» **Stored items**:
########
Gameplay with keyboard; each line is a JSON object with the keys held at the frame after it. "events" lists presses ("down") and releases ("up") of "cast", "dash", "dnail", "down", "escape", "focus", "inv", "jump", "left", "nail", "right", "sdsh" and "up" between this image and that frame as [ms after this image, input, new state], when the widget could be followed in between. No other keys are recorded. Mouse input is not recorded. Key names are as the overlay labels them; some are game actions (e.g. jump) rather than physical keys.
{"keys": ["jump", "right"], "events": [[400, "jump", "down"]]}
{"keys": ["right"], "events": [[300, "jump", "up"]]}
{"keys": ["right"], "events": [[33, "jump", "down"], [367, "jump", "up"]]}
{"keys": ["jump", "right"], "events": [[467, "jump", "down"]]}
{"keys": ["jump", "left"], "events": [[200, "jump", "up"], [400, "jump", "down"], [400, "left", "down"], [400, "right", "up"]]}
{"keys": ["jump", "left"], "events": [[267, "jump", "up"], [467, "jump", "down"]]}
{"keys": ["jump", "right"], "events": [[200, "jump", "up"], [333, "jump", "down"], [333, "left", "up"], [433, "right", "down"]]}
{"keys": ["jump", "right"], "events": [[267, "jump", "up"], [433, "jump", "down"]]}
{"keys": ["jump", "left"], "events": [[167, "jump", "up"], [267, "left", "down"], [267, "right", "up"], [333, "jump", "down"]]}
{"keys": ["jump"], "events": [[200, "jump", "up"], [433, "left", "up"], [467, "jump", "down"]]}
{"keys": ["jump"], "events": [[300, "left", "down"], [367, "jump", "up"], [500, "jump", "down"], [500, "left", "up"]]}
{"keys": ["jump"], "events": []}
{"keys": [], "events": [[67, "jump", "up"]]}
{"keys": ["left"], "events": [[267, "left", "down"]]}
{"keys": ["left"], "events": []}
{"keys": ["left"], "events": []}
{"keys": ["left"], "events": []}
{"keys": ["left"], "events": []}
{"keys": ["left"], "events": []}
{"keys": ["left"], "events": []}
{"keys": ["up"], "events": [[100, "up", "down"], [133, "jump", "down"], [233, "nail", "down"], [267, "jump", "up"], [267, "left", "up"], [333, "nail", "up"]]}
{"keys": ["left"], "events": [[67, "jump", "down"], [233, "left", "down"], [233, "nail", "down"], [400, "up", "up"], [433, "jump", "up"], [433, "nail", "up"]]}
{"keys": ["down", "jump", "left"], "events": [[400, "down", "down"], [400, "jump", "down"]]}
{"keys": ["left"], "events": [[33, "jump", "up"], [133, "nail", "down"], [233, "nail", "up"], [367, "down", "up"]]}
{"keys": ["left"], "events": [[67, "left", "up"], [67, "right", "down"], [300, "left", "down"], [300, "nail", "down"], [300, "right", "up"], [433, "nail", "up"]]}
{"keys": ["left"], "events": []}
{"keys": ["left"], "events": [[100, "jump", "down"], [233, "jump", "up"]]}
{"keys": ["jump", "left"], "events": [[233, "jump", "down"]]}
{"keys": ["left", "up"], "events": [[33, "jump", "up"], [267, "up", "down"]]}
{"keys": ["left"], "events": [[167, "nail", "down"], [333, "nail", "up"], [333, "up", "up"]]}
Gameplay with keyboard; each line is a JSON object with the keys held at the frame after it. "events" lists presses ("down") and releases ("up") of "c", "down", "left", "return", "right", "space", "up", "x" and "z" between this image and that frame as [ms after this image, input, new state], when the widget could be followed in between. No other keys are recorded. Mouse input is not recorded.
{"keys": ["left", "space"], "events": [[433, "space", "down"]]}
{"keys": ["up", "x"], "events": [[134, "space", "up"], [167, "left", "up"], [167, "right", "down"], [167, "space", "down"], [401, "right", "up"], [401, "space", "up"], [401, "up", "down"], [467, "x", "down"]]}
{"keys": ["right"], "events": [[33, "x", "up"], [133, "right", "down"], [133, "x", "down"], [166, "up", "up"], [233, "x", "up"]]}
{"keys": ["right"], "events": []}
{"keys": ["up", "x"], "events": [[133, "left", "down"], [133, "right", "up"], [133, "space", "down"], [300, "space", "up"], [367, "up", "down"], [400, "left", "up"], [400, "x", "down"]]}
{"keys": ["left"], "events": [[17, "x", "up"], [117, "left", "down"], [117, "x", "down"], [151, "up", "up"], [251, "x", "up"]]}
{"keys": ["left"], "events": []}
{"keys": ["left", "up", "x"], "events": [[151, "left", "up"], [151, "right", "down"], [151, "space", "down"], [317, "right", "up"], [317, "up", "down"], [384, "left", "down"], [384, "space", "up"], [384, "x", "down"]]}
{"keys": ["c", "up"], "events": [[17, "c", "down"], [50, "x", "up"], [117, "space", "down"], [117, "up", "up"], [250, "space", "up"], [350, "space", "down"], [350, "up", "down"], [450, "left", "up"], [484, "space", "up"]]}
########
» **Task to complete**: Return a copy of every line in the records that includes the string "other".

» **Response to the exercise**:
Gameplay with keyboard; each line is a JSON object with the keys held at the frame after it. "events" lists presses ("down") and releases ("up") of "cast", "dash", "dnail", "down", "escape", "focus", "inv", "jump", "left", "nail", "right", "sdsh" and "up" between this image and that frame as [ms after this image, input, new state], when the widget could be followed in between. No other keys are recorded. Mouse input is not recorded. Key names are as the overlay labels them; some are game actions (e.g. jump) rather than physical keys.
Gameplay with keyboard; each line is a JSON object with the keys held at the frame after it. "events" lists presses ("down") and releases ("up") of "c", "down", "left", "return", "right", "space", "up", "x" and "z" between this image and that frame as [ms after this image, input, new state], when the widget could be followed in between. No other keys are recorded. Mouse input is not recorded.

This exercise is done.